Goodman Group (ASX:GMG) Faces Shareholder Backlash on Remuneration Report

3 min read | November 14, 2024 11:49 AM AEDT | By Team Kalkine Media

Highlights

  • Goodman Group encounters a 34% vote against its remuneration report.
  • Share-based expenses exclusion raises concerns among proxy firms.
  • A second strike could lead to a board re-election vote.

Goodman Group (ASX:GMG), a prominent player in the industrial and data centre sector, recently faced a significant challenge at its annual general meeting (AGM) with a 34% first strike against its remuneration report.

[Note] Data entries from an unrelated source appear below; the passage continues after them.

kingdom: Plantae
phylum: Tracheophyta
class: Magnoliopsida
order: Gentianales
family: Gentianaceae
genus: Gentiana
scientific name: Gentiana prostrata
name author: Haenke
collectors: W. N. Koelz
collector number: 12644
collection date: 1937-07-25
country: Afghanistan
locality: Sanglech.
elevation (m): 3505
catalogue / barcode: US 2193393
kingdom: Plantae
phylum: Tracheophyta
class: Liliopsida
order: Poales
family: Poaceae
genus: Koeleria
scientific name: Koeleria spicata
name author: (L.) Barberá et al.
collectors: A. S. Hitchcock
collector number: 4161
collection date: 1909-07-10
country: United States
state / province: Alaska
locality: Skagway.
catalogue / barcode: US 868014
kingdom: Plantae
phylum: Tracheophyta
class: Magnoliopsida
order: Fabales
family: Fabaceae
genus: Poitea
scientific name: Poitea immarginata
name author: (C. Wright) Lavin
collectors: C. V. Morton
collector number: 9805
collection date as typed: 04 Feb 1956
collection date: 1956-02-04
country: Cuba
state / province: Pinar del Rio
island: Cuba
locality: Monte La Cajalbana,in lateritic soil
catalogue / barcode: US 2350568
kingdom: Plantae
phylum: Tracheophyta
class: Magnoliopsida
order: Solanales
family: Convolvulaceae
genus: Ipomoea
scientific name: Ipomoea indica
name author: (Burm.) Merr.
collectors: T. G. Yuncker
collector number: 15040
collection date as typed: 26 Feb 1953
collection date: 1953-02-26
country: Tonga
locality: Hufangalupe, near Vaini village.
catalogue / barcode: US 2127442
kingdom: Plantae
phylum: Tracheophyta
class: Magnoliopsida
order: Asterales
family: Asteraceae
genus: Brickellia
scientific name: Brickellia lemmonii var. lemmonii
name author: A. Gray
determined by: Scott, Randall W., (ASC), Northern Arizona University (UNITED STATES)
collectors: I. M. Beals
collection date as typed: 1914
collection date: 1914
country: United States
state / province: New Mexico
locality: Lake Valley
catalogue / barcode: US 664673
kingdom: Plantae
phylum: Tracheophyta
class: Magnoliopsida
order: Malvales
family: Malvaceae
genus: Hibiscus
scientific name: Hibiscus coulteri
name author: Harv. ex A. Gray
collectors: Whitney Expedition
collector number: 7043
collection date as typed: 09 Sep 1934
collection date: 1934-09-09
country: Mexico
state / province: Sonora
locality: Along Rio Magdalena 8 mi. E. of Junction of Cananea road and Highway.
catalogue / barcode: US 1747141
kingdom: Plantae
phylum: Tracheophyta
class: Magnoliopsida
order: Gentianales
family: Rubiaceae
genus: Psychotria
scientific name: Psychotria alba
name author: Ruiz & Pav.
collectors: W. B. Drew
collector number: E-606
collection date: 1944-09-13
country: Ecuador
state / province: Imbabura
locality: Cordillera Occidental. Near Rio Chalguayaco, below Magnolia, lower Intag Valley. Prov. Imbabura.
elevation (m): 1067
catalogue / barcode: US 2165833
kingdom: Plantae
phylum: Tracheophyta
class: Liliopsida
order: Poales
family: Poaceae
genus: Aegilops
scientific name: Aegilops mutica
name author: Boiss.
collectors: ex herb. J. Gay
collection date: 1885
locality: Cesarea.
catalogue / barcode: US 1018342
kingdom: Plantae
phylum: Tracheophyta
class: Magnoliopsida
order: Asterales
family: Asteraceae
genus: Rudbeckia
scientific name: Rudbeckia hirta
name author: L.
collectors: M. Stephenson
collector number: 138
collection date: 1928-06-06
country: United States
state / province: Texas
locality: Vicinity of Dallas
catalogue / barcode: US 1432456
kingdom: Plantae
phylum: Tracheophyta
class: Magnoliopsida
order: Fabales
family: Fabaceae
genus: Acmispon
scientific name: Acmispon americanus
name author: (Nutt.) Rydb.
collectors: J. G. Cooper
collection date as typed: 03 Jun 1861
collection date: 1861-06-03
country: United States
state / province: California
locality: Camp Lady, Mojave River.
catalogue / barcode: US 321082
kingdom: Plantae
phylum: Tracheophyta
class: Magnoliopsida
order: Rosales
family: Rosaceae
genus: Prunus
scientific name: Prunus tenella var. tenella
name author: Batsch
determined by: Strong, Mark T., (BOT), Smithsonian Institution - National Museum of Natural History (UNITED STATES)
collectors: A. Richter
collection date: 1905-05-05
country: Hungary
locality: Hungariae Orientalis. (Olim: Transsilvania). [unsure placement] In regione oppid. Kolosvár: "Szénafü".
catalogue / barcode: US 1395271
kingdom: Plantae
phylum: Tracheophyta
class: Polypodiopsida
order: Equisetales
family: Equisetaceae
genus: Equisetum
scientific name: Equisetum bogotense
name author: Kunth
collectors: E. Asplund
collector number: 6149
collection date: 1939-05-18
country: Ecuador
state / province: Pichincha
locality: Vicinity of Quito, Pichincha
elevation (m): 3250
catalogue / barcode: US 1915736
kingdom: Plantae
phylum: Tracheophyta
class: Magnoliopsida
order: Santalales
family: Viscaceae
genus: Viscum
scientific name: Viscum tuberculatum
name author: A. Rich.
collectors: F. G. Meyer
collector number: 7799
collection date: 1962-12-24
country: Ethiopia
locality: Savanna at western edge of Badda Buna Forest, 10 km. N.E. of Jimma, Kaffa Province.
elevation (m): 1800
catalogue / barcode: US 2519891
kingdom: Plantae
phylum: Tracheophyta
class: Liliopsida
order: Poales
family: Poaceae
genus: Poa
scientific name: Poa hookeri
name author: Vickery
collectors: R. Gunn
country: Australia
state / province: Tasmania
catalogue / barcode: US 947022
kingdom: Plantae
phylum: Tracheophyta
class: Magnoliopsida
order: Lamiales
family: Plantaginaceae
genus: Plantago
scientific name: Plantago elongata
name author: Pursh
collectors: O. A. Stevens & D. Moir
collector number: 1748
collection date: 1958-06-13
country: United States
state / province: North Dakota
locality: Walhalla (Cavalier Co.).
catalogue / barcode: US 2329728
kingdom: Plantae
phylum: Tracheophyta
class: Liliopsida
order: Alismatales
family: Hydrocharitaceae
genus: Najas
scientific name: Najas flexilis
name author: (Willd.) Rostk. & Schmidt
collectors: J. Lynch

This marks the fifth instance of shareholder resistance since 2016, following proxy firms’ recommendations to vote against the report. Acting on behalf of institutional investors, these firms voiced concerns over certain financial practices within Goodman’s reporting structure, primarily around the treatment of share-based expenses.

The first strike is a signal to Goodman regarding shareholder sentiment. Should a second strike occur at next year’s AGM, a mandatory vote would be triggered to determine whether the board should be “spilled.” This vote, if successful, would require all directors on the Goodman board to stand for re-election, putting additional pressure on the company's leadership to address investor concerns.

In 2022, Goodman faced a similar situation with a 29% vote against its remuneration practices, yet nearly 99% of shareholders rejected the spill resolution. This highlights that while dissatisfaction exists over remuneration, the majority of shareholders may still support the board's overall direction. Nonetheless, the recent increase in protest votes indicates growing scrutiny over Goodman’s executive compensation structure.

The central issue revolves around the exclusion of share-based expenses when calculating operating earnings, which form 75% of the basis for long-term incentives. Proxy firm Ownership Matters expressed concerns that including share-based payments as part of Goodman’s employee expenses would significantly impact its reported pre-tax operating profit. They estimate that these expenses would account for around 45% of pre-tax operating profit, a steep increase from less than 10% previously. Such figures are seen as a distortion in reflecting the true cost of executive compensation.

Goodman’s chair, Stephen Jones, responded by acknowledging the proxy firms’ recommendations, expressing disappointment as he emphasized Goodman’s strong fiscal performance. Jones pointed to the group’s substantial achievements, particularly in FY24, when the company recorded a total shareholder return of 75%. According to Jones, Goodman’s operating profit growth over the last 14 years reflects consistent value generation, which he believes should outweigh concerns over remuneration practices.

As the next AGM approaches, Goodman will need to consider these shareholder and proxy firm concerns closely to avoid a second strike. The potential for a board re-election vote underscores the importance of addressing investor sentiment around transparency and long-term incentive structures in executive pay.